### Lista de tarefas
1. Responda com base no trecho sobre negacionismo científico:
(a) Em que data aconteceu o primeiro dia do seminário?
(b) Qual entidade organizou o seminário?
(c) O que o negacionismo busca minar, segundo o trecho?
2. Reescreva a parte do trecho sobre negacionismo científico que começa em "Estes foram alguns" e termina em "e Desenvolvimento Agropecuário).", substituindo "seminário" por "evento".
3. Condense em uma frase o parágrafo do trecho sobre negacionismo científico que começa com "O negacionismo da ciência e das universidades públicas", mantendo seus fatos principais.

O negacionismo da ciência e das universidades públicas vai além da falta de informação ou de simples erros de interpretação por parte de amplos setores da sociedade brasileira. Ele tem uma proposta política clara, sedimentada no projeto de setores da direita e especialmente da extrema-direita e busca minar a credibilidade da ciência e das universidades públicas para abrir espaço a interesses ideológicos, econômicos ou de poder.
E, diante do crescimento vertiginoso do negacionismo no país, é urgente que as universidades e instituições públicas encontrem estratégias para se aproximar e dialogar com os segmentos da sociedade que têm sido bombardeados pelo discurso negacionista.
Estes foram alguns dos principais temas debatidos na quarta-feira, 24 de setembro, nas três mesas do primeiro dia do seminário “O Negacionismo Científico e os Ataques à Pesquisa em São Paulo”, que reuniu pesquisadores, docentes, jornalistas, e representantes de entidades acadêmicas e sindicais.
O seminário, que prosseguiu e se encerrou na quinta-feira, 25 de setembro, foi organizado pela ADunicamp, em parceria com o portal Radar Democrático, com a APqC (Associação dos Pesquisadores Científicos do Estado de São Paulo) e com a Seção Sindical Campinas Jaguariúna do SINPAF (Sindicato Nacional dos Trabalhadores de Pesquisa e Desenvolvimento Agropecuário).

### Dados fornecidos
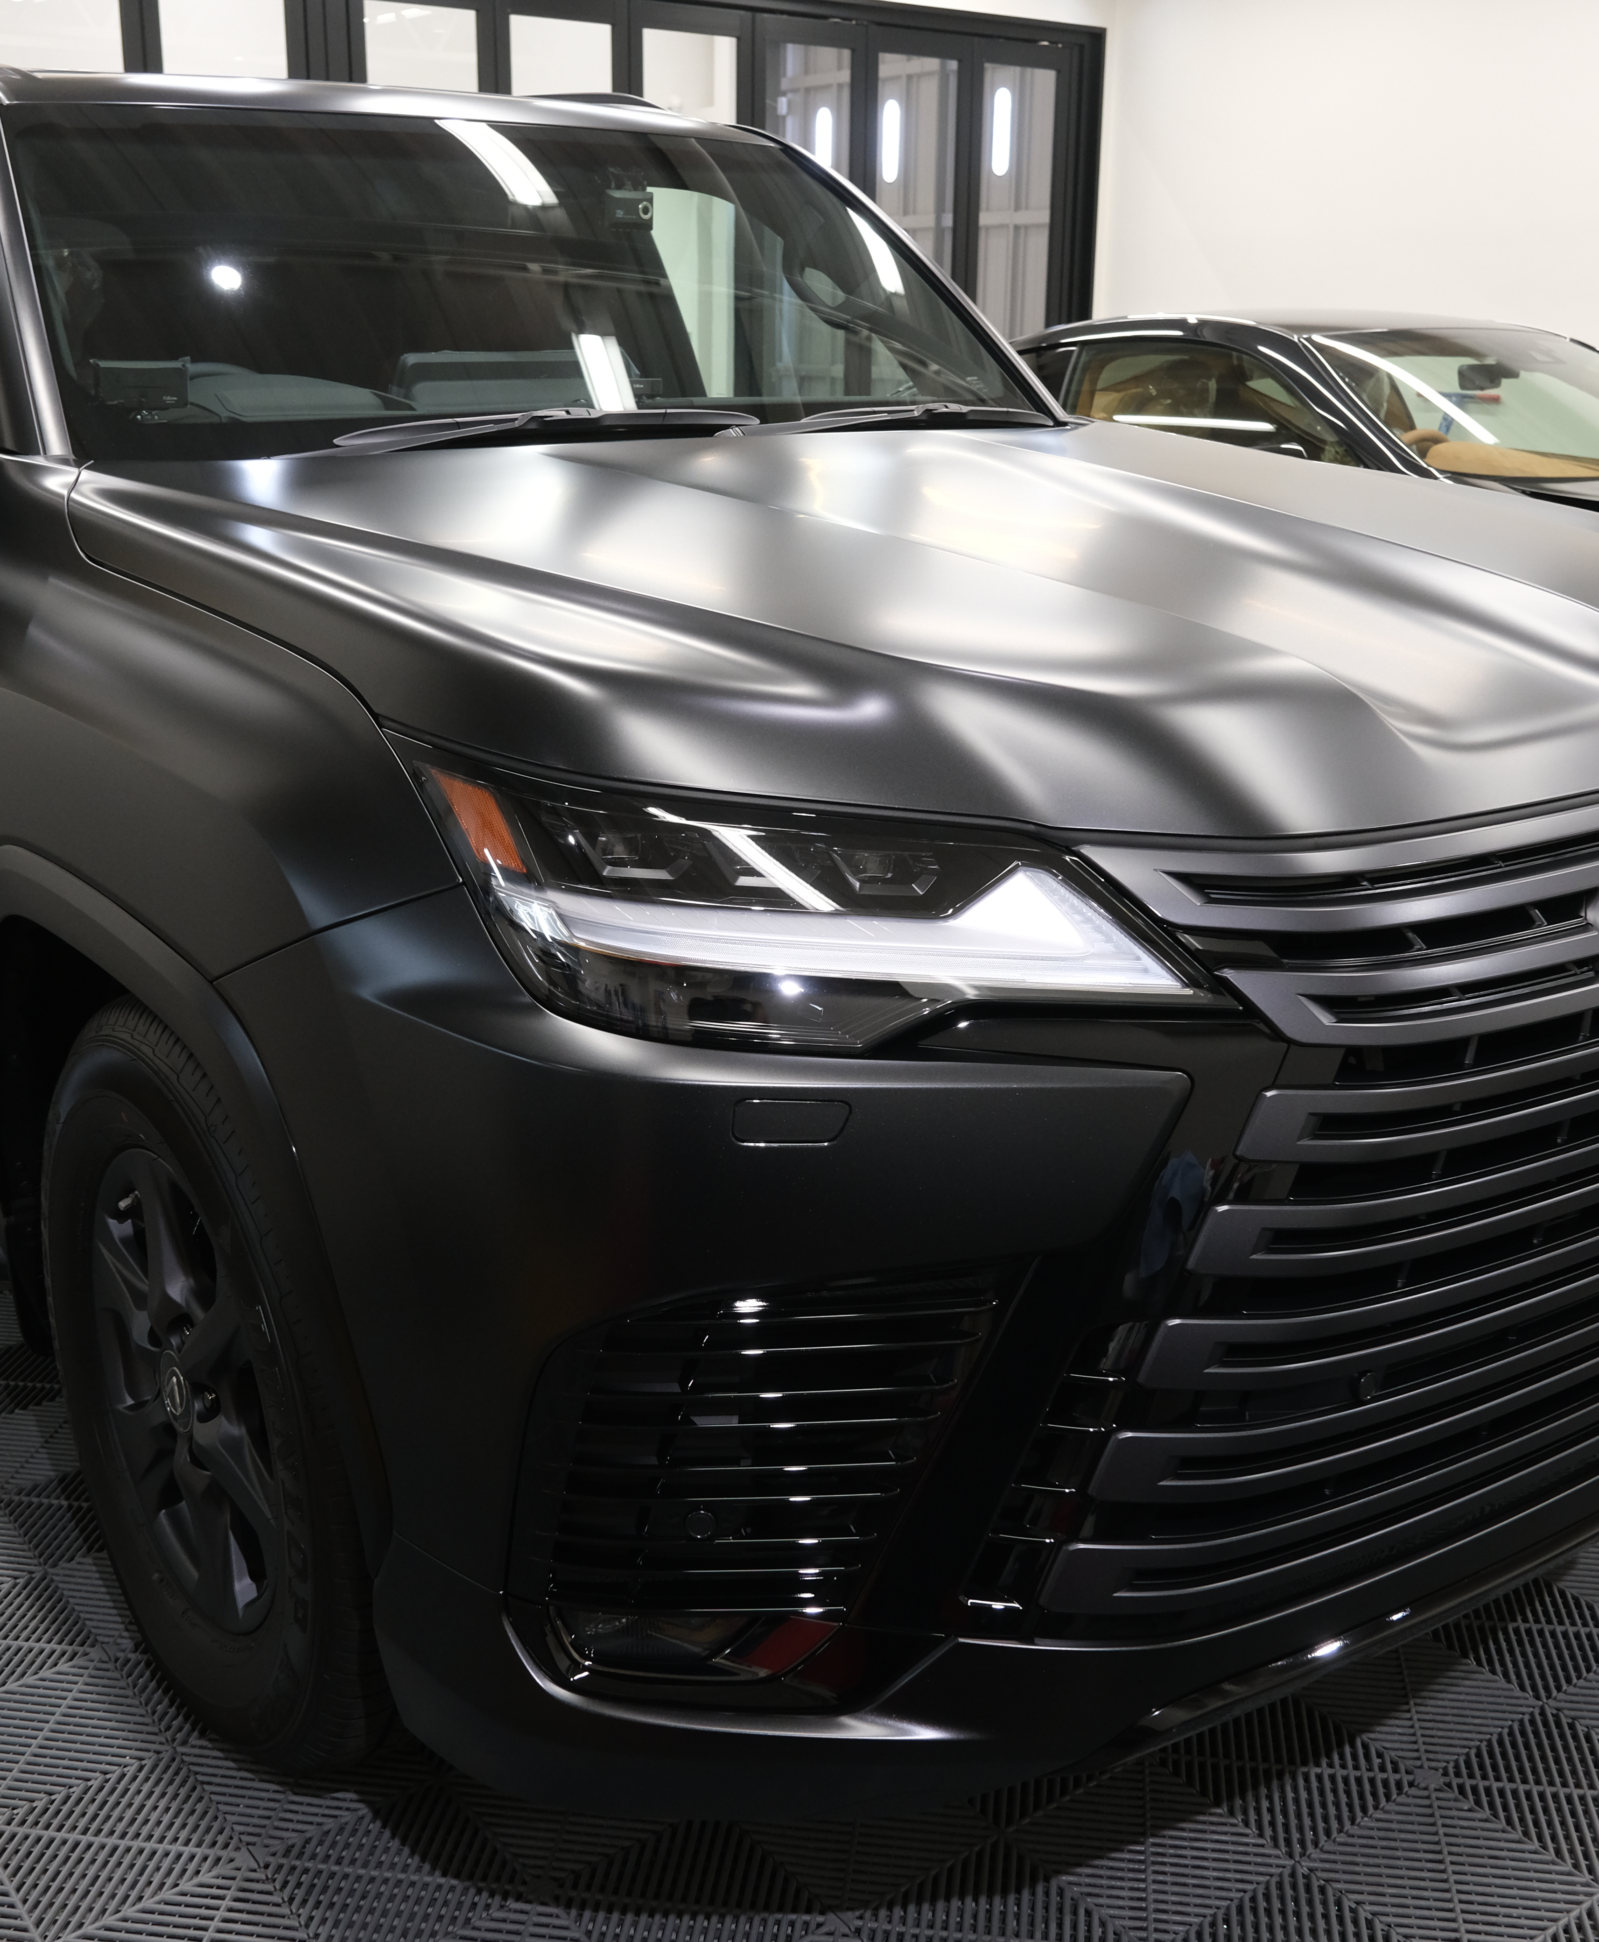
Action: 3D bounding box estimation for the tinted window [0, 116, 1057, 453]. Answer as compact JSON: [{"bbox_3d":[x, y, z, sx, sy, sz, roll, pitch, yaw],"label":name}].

### Respostas esperadas
1.
(a) Na quarta-feira, 24 de setembro.
(b) A ADunicamp.
(c) A credibilidade da ciência e das universidades públicas.

2.
Estes foram alguns dos principais temas debatidos na quarta-feira, 24 de setembro, nas três mesas do primeiro dia do evento “O Negacionismo Científico e os Ataques à Pesquisa em São Paulo”, que reuniu pesquisadores, docentes, jornalistas, e representantes de entidades acadêmicas e sindicais.
O evento, que prosseguiu e se encerrou na quinta-feira, 25 de setembro, foi organizado pela ADunicamp, em parceria com o portal Radar Democrático, com a APqC (Associação dos Pesquisadores Científicos do Estado de São Paulo) e com a Seção Sindical Campinas Jaguariúna do SINPAF (Sindicato Nacional dos Trabalhadores de Pesquisa e Desenvolvimento Agropecuário).

3. O negacionismo da ciência e das universidades públicas não se limita à falta de informação ou a erros de interpretação: é uma proposta política de setores da direita, sobretudo da extrema-direita, que busca minar a credibilidade da ciência e das universidades públicas para favorecer interesses ideológicos, econômicos ou de poder.